--- START ---

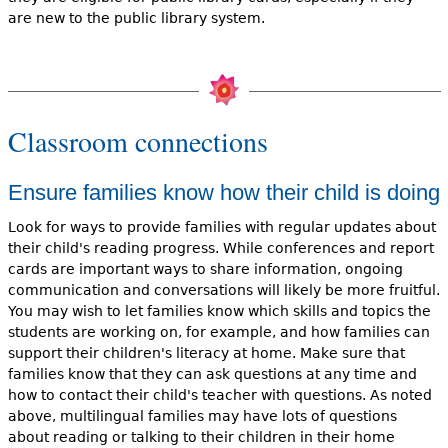
are new to the public library system.
Classroom connections
Ensure families know how their child is doing
Look for ways to provide families with regular updates about
their child's reading progress. While conferences and report
cards are important ways to share information, ongoing
communication and conversations will likely be more fruitful.
You may wish to let families know which skills and topics the
students are working on, for example, and how families can
support their children's literacy at home. Make sure that
families know that they can ask questions at any time and
how to contact their child's teacher with questions. As noted
above, multilingual families may have lots of questions
about reading or talking to their children in their home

--- END ---

WORK REQUEST: The material above is to be set down exactly, with pictures removed.

EXERCISE RESPONSE:
are new to the public library system.
Classroom connections
Ensure families know how their child is doing
Look for ways to provide families with regular updates about
their child's reading progress. While conferences and report
cards are important ways to share information, ongoing
communication and conversations will likely be more fruitful.
You may wish to let families know which skills and topics the
students are working on, for example, and how families can
support their children's literacy at home. Make sure that
families know that they can ask questions at any time and
how to contact their child's teacher with questions. As noted
above, multilingual families may have lots of questions
about reading or talking to their children in their home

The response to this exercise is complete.